Article ID | Journal | Published Year | Pages | File Type |
---|---|---|---|---|
31627 | Metabolic Engineering | 2012 | 8 Pages |
FK506, a widely used immunosuppressant, is produced by industrial fermentation processes using various Streptomyces species. Independently of the strain, structurally related compound FK520 is co-produced, resulting in complex and costly isolation procedures. In this paper, we report a chemobiosynthetic approach for exclusive biosynthesis of FK506. This approach is based on the Streptomyces tsukubaensis strain with inactivated allR gene, a homologue of crotonyl-CoA carboxylase/reductase, encoded in the FK506 biosynthetic cluster. This strain produces neither FK506 nor FK520; however, if allylmalonyl-S-N-acetylcysteamine precursor is added to cultivation broth, the production of FK506 is reestablished without FK506-related by-products. Using a combination of metabolic engineering and chemobiosynthetic approach, we achieved exclusive production of FK506, representing a significant step towards development of an advanced industrial bioprocess.

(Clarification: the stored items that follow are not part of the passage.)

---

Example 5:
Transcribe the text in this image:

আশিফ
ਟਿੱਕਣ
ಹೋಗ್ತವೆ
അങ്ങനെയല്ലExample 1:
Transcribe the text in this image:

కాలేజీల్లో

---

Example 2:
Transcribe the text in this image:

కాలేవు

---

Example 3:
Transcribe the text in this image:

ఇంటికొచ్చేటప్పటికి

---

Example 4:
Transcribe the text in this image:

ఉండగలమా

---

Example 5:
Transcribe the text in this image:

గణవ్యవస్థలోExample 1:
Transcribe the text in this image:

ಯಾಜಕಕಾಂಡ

► Streptomyces tsukubaensis produces FK506 together with FK520 as a by-product. ► Inactivation of the allR gene abolishes biosynthesis of FK506 as well as FK520. ► allR encodes a broadly specific enoyl-CoA carboxylase/reductase. ► Feeding allylmalonyl-SNAC to ΔallR strain reestablishes biosynthesis of FK506. ► We describe a chemobiosynthetic procedure for exclusive production of FK506.